[[ Input material, beginning ]]

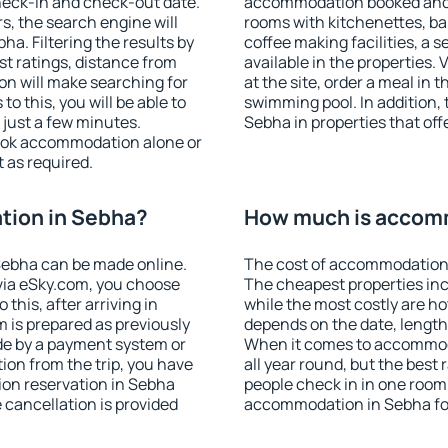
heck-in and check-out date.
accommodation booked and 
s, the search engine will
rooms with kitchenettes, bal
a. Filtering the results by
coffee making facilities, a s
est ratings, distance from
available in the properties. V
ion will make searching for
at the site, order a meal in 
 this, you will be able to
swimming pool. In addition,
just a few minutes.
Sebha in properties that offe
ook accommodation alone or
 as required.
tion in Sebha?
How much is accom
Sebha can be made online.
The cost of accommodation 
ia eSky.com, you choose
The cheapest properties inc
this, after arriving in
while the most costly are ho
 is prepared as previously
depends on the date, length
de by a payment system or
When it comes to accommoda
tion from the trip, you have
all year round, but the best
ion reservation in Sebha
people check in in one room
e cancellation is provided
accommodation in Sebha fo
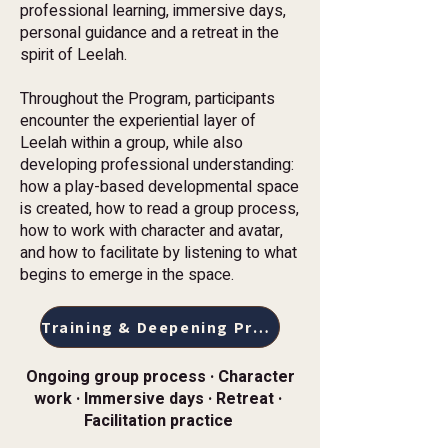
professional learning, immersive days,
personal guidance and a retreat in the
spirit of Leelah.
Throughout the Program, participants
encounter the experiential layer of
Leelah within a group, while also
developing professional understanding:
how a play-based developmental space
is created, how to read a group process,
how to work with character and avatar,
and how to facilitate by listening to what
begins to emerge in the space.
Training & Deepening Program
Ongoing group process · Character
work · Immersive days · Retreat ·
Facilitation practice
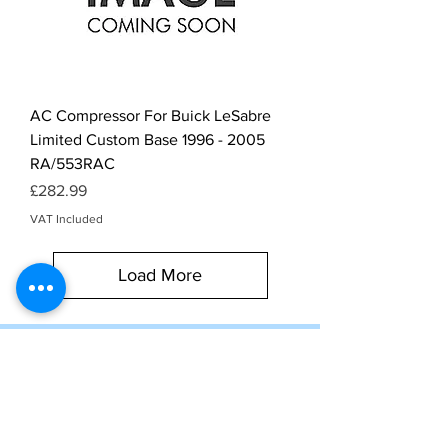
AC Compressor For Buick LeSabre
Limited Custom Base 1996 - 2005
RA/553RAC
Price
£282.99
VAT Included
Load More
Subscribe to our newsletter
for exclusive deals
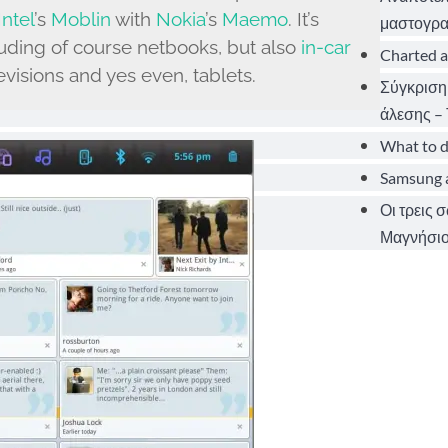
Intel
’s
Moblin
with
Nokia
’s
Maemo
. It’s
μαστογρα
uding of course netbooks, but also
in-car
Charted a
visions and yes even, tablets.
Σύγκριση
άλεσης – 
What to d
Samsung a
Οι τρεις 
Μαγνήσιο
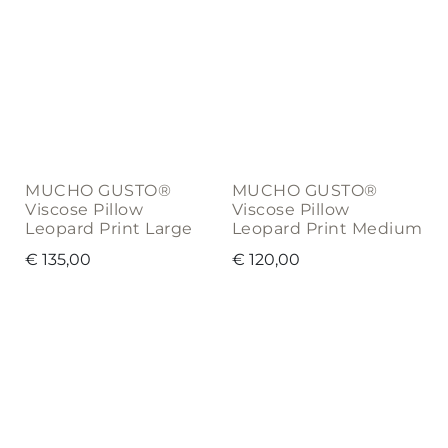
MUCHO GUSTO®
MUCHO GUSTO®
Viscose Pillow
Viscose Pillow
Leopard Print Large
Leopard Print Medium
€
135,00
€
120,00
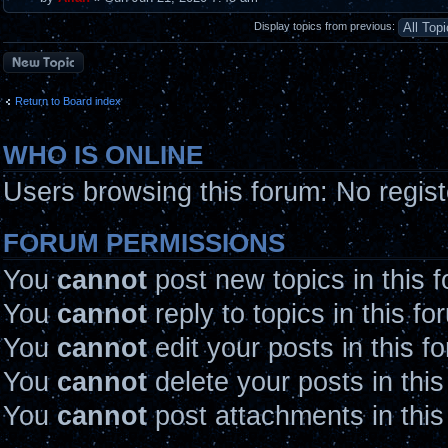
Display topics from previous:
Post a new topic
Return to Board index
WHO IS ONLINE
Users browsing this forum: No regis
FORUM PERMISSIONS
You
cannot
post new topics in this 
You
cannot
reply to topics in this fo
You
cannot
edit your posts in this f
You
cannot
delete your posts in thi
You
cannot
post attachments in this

[[ Input material, end ]]
[[ Input material, beginning ]]

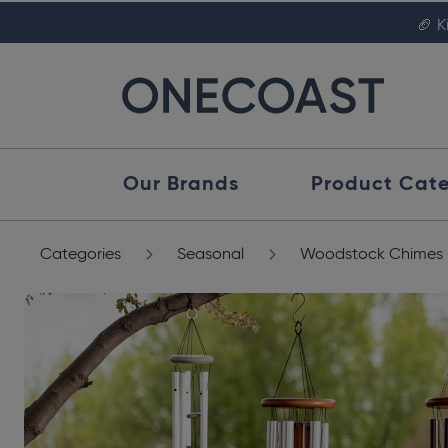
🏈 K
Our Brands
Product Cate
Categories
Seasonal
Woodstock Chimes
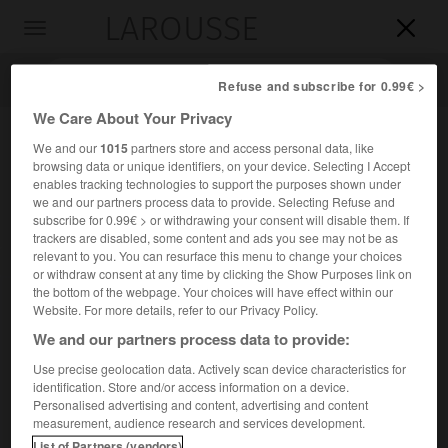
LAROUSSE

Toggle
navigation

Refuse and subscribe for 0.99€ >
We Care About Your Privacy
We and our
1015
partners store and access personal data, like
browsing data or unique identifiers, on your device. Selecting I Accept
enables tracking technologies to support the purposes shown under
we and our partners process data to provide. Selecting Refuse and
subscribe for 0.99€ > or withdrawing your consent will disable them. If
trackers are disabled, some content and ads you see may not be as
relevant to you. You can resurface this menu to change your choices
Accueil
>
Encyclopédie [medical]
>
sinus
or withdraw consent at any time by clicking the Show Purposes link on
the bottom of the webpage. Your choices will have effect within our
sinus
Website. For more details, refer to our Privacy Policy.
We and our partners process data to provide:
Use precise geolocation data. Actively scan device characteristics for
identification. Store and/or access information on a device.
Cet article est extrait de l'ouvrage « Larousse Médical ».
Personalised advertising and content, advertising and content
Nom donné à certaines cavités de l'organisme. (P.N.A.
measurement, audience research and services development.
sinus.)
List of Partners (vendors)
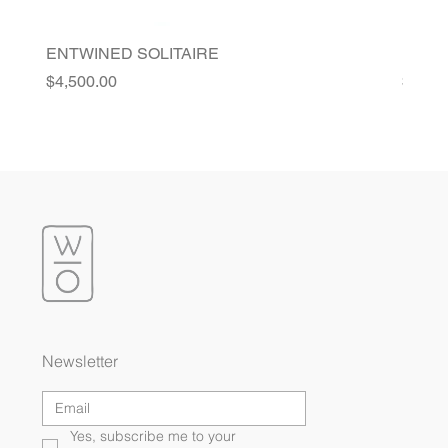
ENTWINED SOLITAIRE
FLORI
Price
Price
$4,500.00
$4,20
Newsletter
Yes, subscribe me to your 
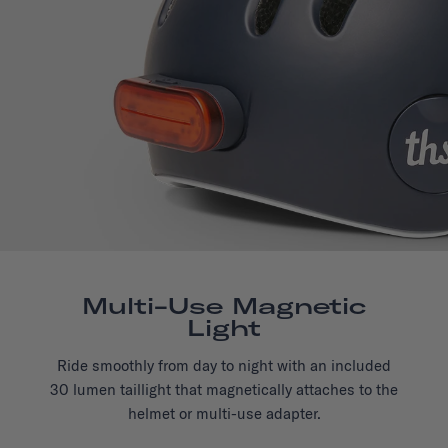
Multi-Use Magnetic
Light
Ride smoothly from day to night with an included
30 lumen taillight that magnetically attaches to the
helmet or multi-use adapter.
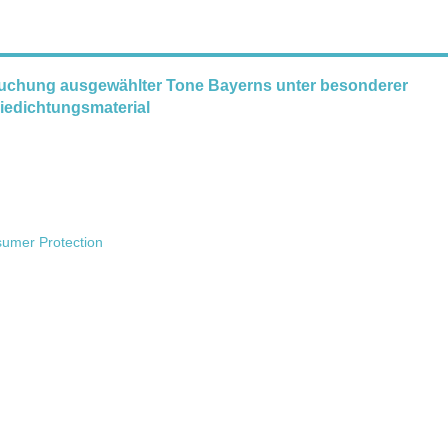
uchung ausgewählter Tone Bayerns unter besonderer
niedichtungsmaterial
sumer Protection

[[ Input material, end ]]

Count the lines in the listing above that contain the string "process". Give only the number.

> _Written answer_:
4